Start of TASK INPUT

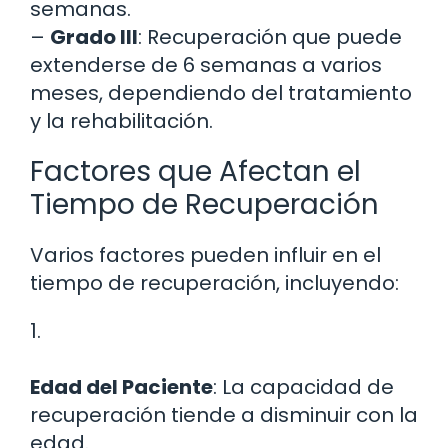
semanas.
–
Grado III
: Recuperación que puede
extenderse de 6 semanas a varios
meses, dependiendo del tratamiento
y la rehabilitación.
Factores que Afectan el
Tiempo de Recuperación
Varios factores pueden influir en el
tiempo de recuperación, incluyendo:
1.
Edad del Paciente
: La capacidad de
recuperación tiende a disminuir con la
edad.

End of TASK INPUT
Start of TASK INPUT

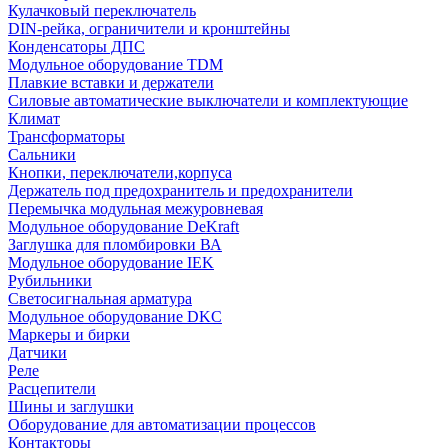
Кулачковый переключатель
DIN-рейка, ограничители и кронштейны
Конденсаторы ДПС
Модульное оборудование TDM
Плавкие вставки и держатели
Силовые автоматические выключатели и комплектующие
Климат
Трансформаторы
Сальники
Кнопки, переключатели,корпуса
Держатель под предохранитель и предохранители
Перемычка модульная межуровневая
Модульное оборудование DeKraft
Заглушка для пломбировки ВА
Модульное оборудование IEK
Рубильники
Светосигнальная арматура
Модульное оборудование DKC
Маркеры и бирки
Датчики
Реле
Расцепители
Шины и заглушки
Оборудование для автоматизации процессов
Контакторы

End of TASK INPUT

PROMPT:
Among the lines of the records above, count those holding the string "semanas", and report only the number.

COMPLETED TASK:
2